The interesting point to the visual design of the game is that the early prototype screenshots showcase a different game all together. In a 1998 issue of Neo-Geo Freak featuring SNK's Real Bout Fatal Fury 2 as the cover title (I personally own this issue), Visco featured a few of their upcoming games. The two screenshots in the spread of Ganryu showcase a game with brilliantly colored background art, a larger player sprite with loads more detail, a completely different UI, and other differences. To my knowledge, this prototype version has never been found, so it may very well be lost to time. It also could play even worse than the final game even though the original art direction was stronger than the release version? There really is no way to tell. One can only assume that time and money were a setback here, and what was eventually released is only a shell of what was originally planned.

As Visco's final release on the Neo-Geo, they certainly could have tried a little harder. The stiff controls, horrible jump mechanics, bland pixel art, and middling sound design create an experience that is hard to recommend to anyone, platforming fan or not.

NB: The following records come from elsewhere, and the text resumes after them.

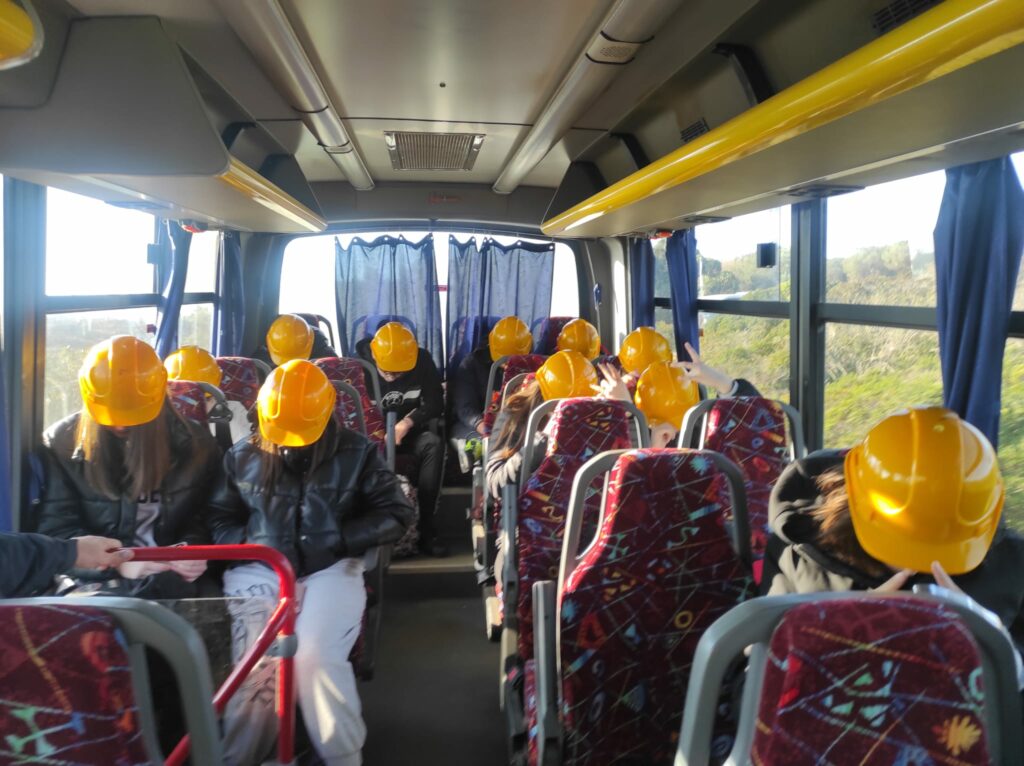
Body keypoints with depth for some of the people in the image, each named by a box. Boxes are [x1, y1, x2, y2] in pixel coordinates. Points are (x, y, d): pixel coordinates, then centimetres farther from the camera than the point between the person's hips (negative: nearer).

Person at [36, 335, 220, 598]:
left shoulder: (193, 445, 4)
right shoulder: (61, 444, 1)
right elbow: (55, 528, -3)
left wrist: (193, 549, -11)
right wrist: (117, 562, -18)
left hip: (173, 580, 1)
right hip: (95, 580, 0)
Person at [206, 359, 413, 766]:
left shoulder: (355, 453, 5)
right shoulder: (243, 457, 11)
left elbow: (396, 513, 3)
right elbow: (218, 518, 15)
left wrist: (337, 541, -7)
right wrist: (251, 545, -5)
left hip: (329, 569, -2)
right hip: (259, 570, 2)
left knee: (316, 657, -25)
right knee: (255, 663, -23)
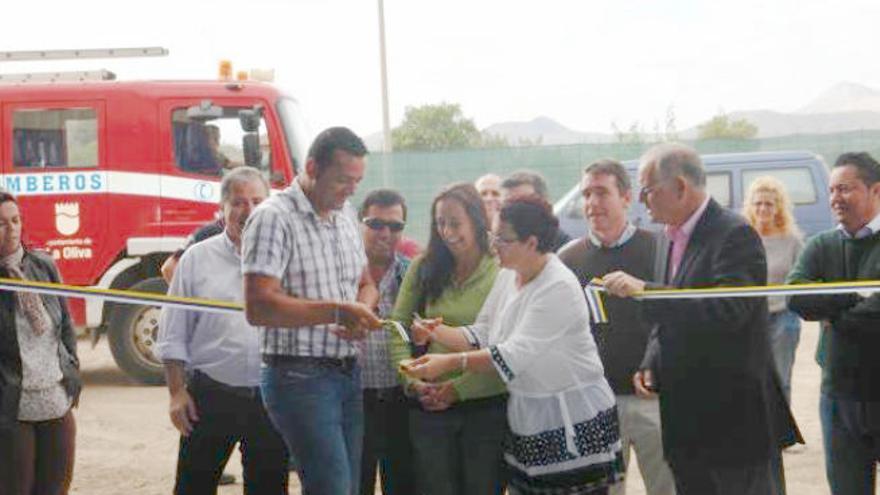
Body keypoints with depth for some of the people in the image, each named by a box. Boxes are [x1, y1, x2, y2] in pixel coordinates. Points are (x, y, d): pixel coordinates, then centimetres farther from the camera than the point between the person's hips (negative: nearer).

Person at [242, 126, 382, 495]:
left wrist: (359, 315, -4)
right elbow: (258, 306, -21)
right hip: (300, 377, -8)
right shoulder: (274, 218, -13)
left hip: (347, 372, 8)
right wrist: (335, 311, -25)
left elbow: (365, 283, 21)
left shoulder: (346, 215, 13)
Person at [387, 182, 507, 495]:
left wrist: (458, 389, -14)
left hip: (487, 407, -3)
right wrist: (412, 380, -7)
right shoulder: (423, 269, 8)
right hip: (431, 409, 3)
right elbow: (397, 330, 7)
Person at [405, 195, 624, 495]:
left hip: (575, 422, -8)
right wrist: (439, 333, -10)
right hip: (527, 418, 8)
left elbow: (515, 356, -26)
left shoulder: (559, 288, -20)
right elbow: (481, 335, 7)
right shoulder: (508, 276, 7)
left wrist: (450, 363, -28)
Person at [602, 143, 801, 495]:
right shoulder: (675, 238, 12)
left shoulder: (735, 234, -15)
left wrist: (645, 291, -29)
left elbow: (728, 311, -28)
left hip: (736, 419, -8)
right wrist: (651, 364, 2)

Ganryu is not unplayable, and it has a few moments where everything clicks and you think "this isn't so bad." Sadly, the overall bland design quickly catches up with you and you're reminded that that fleeting moment of brilliance will never get fully fleshed out. By 1999 there were more platform action games in the video game space than any other genre, so asking players of 1999 or even 2022 to suffer through a sub-par platformer is a tall order. I suppose there is a set of die-hard Neo-Geo fans who have taken the time to master the game's mechanics and do one credit runs, but for the majority of people this game is a hard pass.

If you want this game, you'll be paying upwards of $500 for a loose MVS cart or over $1000 for a complete kit. There was a modern re-release by JoshProd on both the AES and Dreamcast (I'm as baffled as you) in 2016, in which these officially licensed reproductions go for over $500 or more. If you really want to play this game on hardware, your best best is an unofficial AES reproduction from NeoOldStore. These are about the same quality as the officially licensed AES repros, and they sell for a third of the price. Or, just throw a rom on your NeoSD or emulator and be on your way.

If you're just beginning your Neo-Geo collection, or if you're a long-time collector, give this game a hard pass. I only recommend this game to folks who are going after a complete MVS collection. Otherwise, don't spend a dime on this turd.